Oxford English Dictionary

(See also Wikipedia’s ‘trepidation’ article.)

So the ‘trepidation of the spheres’ is a supposed libration (oscillation) in the direction or rate of the precession of the equinoxes, attributed to the imaginary ‘spheres’ of the heavens.

With this in mind we can interpret the stanza as follows. Since ‘trepidation of the sphere’ is a kind of vibration or quaking, the parallel phrase ‘Moving of th’earth’ must be an earthquake.
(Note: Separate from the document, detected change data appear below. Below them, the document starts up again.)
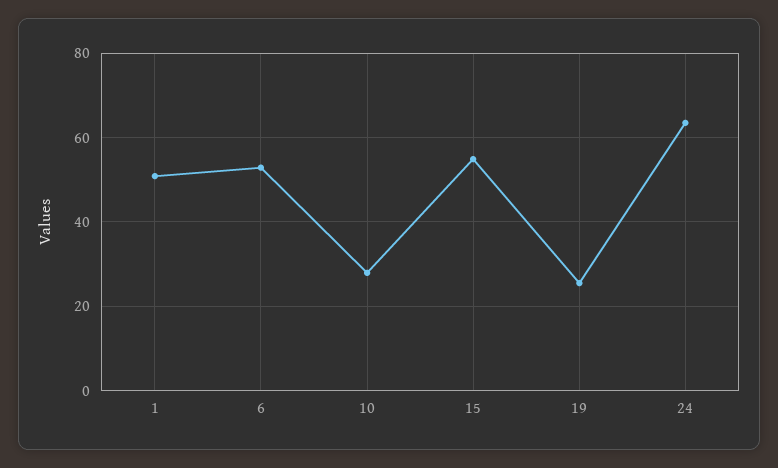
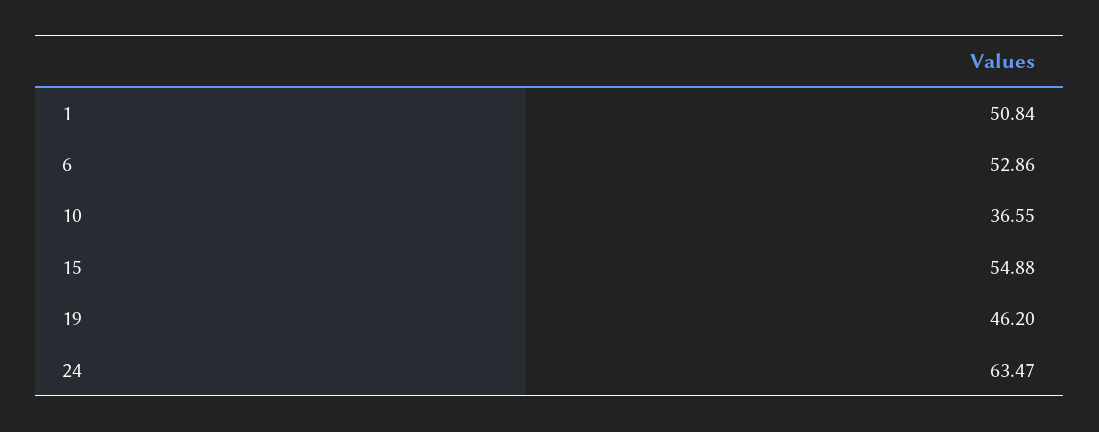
  {
    "1": 50.84,
    "6": 52.86,
-   "10": 28,
+   "10": 36.55,
    "15": 54.88,
-   "19": 26,
+   "19": 46.2,
    "24": 63.47
  }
An earthquake certainly ‘brings harms and fears’; its victims must count the cost (‘reckon what it did’); and since ancient times people have considered earthquakes to be portents, omens, or visitations of divine displeasure, and tried to work out what they ‘meant’:

it has often happened that […] earthquakes have predicted, with terrible truth, many of the evils which have befallen our own republic and other states.

Marcus Tullius Cicero (44 BCE). On Divination 1.18. Translated by C. D. Yonge (1853).

The poet compares the movement of the earth to the trepidation of the heavenly spheres and points out that the latter is ‘far greater’, but is quite ‘innocent’ of harm: indeed, its effects can only be made out by the most learned of astronomers.

That’s the literal meaning of the stanza. But why has the poet chosen to write about earthquakes and astronomical events? The context of the whole poem is that the speaker is parting from their beloved, and is trying to persuade them not to cry or mourn: a ‘valediction’ being ‘An utterance, discourse, etc., made at (or by way of) leave-taking or bidding farewell’ (OED). The speaker attempts this persuasion through a series of increasingly outlandish metaphors. (The use of extended and ingenious metaphors, so-called ‘metaphysical conceits’, was a common feature of English poetry in the early 17th century when Donne was writing.)

Thus, in the first stanza the parting of the speaker and the addressee is compared to the death of a ‘virtuous man’, who dies so ‘mildly’ that his friends at the bed-side cannot make out which is his last breath. In the second stanza their parting is compared to the melting of ice, which ‘makes no noise’, unlike other partings which are accompanied by ‘floods of tears’ and ‘tempests of sighs’. So by the time we get to the third stanza we are primed to interpret it as another metaphor for how couples handle a separation. So the metaphorical meaning of this stanza is that the parting of an ordinary pair of lovers is like an earthquake: harmful, fearful, and dramatic; but the parting of the speaker and the addressee is like the trepidation of the spheres: ‘greater far’ because of the magnitude of their love, yet as calm and ‘innocent’ as the motion of the heavens.